→ **DATASET RECORDS**:
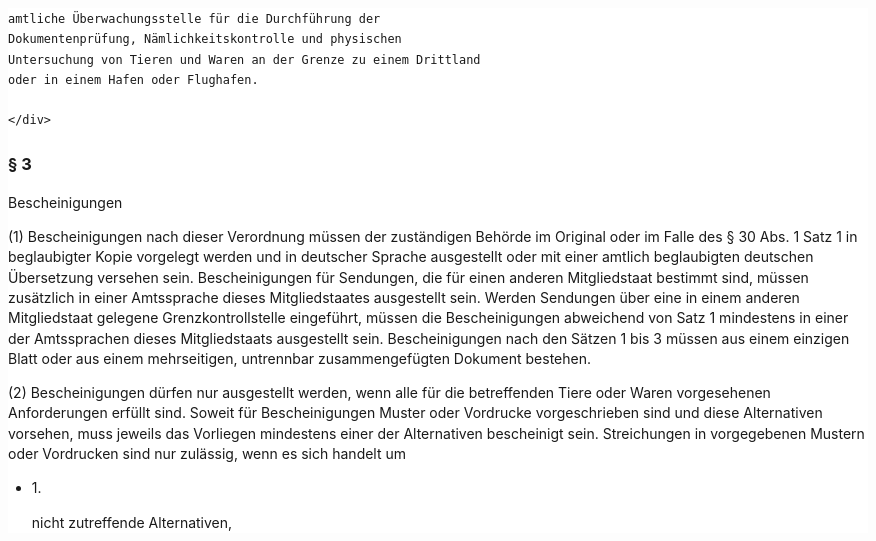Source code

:     amtliche Überwachungsstelle für die Durchführung der
    Dokumentenprüfung, Nämlichkeitskontrolle und physischen
    Untersuchung von Tieren und Waren an der Grenze zu einem Drittland
    oder in einem Hafen oder Flughafen.
    
    </div>

</div>

</div>

</div>

</div>

<span id="BJNR024370992BJNE001706377.html"></span>

### § 3  
Bescheinigungen

<div>

<div class="jnhtml">

<div>

<div class="jurAbsatz">

(1) Bescheinigungen nach dieser Verordnung müssen der zuständigen
Behörde im Original oder im Falle des § 30 Abs. 1 Satz 1 in
beglaubigter Kopie vorgelegt werden und in deutscher Sprache ausgestellt
oder mit einer amtlich beglaubigten deutschen Übersetzung versehen sein.
Bescheinigungen für Sendungen, die für einen anderen Mitgliedstaat
bestimmt sind, müssen zusätzlich in einer Amtssprache dieses
Mitgliedstaates ausgestellt sein. Werden Sendungen über eine in einem
anderen Mitgliedstaat gelegene Grenzkontrollstelle eingeführt, müssen
die Bescheinigungen abweichend von Satz 1 mindestens in einer der
Amtssprachen dieses Mitgliedstaats ausgestellt sein. Bescheinigungen
nach den Sätzen 1 bis 3 müssen aus einem einzigen Blatt oder aus einem
mehrseitigen, untrennbar zusammengefügten Dokument bestehen.

</div>

<div class="jurAbsatz">

(2) Bescheinigungen dürfen nur ausgestellt werden, wenn alle für die
betreffenden Tiere oder Waren vorgesehenen Anforderungen erfüllt sind.
Soweit für Bescheinigungen Muster oder Vordrucke vorgeschrieben sind und
diese Alternativen vorsehen, muss jeweils das Vorliegen mindestens einer
der Alternativen bescheinigt sein. Streichungen in vorgegebenen Mustern
oder Vordrucken sind nur zulässig, wenn es sich handelt um

  - 1\.
    
    <div style="">
    
    nicht zutreffende Alternativen,
    
    </div>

→ **TASK BRIEF**: Write down exactly the line that contains "Behörde im Original" along with all later lines of the material, ending at its final line.

→ **SOLUTION TO THIS PROBLEM**:
Behörde im Original oder im Falle des § 30 Abs. 1 Satz 1 in
beglaubigter Kopie vorgelegt werden und in deutscher Sprache ausgestellt
oder mit einer amtlich beglaubigten deutschen Übersetzung versehen sein.
Bescheinigungen für Sendungen, die für einen anderen Mitgliedstaat
bestimmt sind, müssen zusätzlich in einer Amtssprache dieses
Mitgliedstaates ausgestellt sein. Werden Sendungen über eine in einem
anderen Mitgliedstaat gelegene Grenzkontrollstelle eingeführt, müssen
die Bescheinigungen abweichend von Satz 1 mindestens in einer der
Amtssprachen dieses Mitgliedstaats ausgestellt sein. Bescheinigungen
nach den Sätzen 1 bis 3 müssen aus einem einzigen Blatt oder aus einem
mehrseitigen, untrennbar zusammengefügten Dokument bestehen.

</div>

<div class="jurAbsatz">

(2) Bescheinigungen dürfen nur ausgestellt werden, wenn alle für die
betreffenden Tiere oder Waren vorgesehenen Anforderungen erfüllt sind.
Soweit für Bescheinigungen Muster oder Vordrucke vorgeschrieben sind und
diese Alternativen vorsehen, muss jeweils das Vorliegen mindestens einer
der Alternativen bescheinigt sein. Streichungen in vorgegebenen Mustern
oder Vordrucken sind nur zulässig, wenn es sich handelt um

  - 1\.
    
    <div style="">
    
    nicht zutreffende Alternativen,
    
    </div>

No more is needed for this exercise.